__WHAT IS BEING ASKED__
Beginning at the line that includes "ring dip: (474, 434)" in the entries below, print each line exactly as it appears, through the last one.

Joint position lists
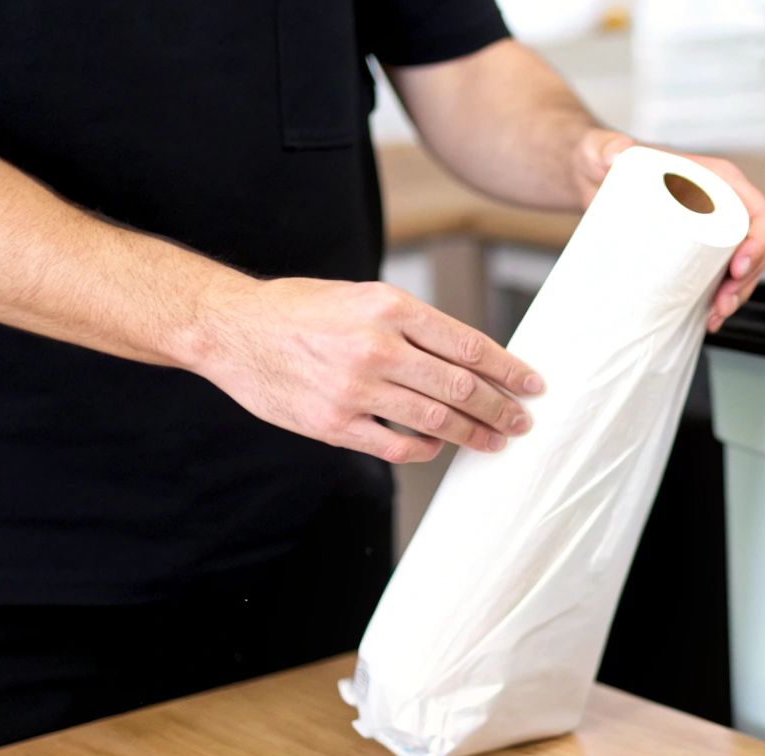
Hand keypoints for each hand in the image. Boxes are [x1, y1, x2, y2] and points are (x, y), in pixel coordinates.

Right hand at [186, 277, 543, 463]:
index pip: (468, 344)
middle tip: (523, 420)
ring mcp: (356, 389)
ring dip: (474, 434)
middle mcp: (377, 347)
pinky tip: (438, 447)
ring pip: (436, 420)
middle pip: (460, 387)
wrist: (233, 329)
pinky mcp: (335, 424)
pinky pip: (397, 446)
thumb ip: (412, 324)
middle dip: (501, 407)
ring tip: (496, 439)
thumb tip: (468, 358)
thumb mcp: (361, 296)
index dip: (508, 369)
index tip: (532, 384)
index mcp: (389, 307)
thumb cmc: (301, 309)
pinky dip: (426, 450)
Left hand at [573, 129, 764, 333]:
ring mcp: (712, 228)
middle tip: (722, 304)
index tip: (737, 268)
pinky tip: (708, 317)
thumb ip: (609, 148)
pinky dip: (720, 299)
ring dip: (736, 296)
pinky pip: (720, 275)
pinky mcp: (696, 248)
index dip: (758, 243)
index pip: (758, 212)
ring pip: (742, 267)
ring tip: (715, 316)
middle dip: (746, 282)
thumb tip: (616, 156)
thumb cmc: (605, 158)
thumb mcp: (605, 151)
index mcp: (717, 178)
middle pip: (756, 248)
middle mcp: (721, 202)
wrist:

__EXPECTED OUTPUT__
ring dip: (474, 434)
middle mcp: (377, 347)
pinky tip: (438, 447)
ring pip: (436, 420)
middle pip: (460, 387)
wrist: (233, 329)
pinky mcp: (335, 424)
pinky pip: (397, 446)
thumb ip: (412, 324)
middle dip: (501, 407)
ring tip: (496, 439)
thumb tip: (468, 358)
thumb mcp: (361, 296)
index dip: (508, 369)
index tip: (532, 384)
index mcp: (389, 307)
thumb cmc: (301, 309)
pinky dip: (426, 450)
Left hand at [573, 129, 764, 333]:
ring mcp: (712, 228)
middle tip: (722, 304)
index tip: (737, 268)
pinky tip: (708, 317)
thumb ip: (609, 148)
pinky dip: (720, 299)
ring dip: (736, 296)
pinky pip: (720, 275)
pinky mcp: (696, 248)
index dip: (758, 243)
index pip: (758, 212)
ring pip: (742, 267)
ring tip: (715, 316)
middle dip: (746, 282)
thumb tip: (616, 156)
thumb cmc: (605, 158)
thumb mcp: (605, 151)
index mcp: (717, 178)
middle pip: (756, 248)
middle mcp: (721, 202)
wrist:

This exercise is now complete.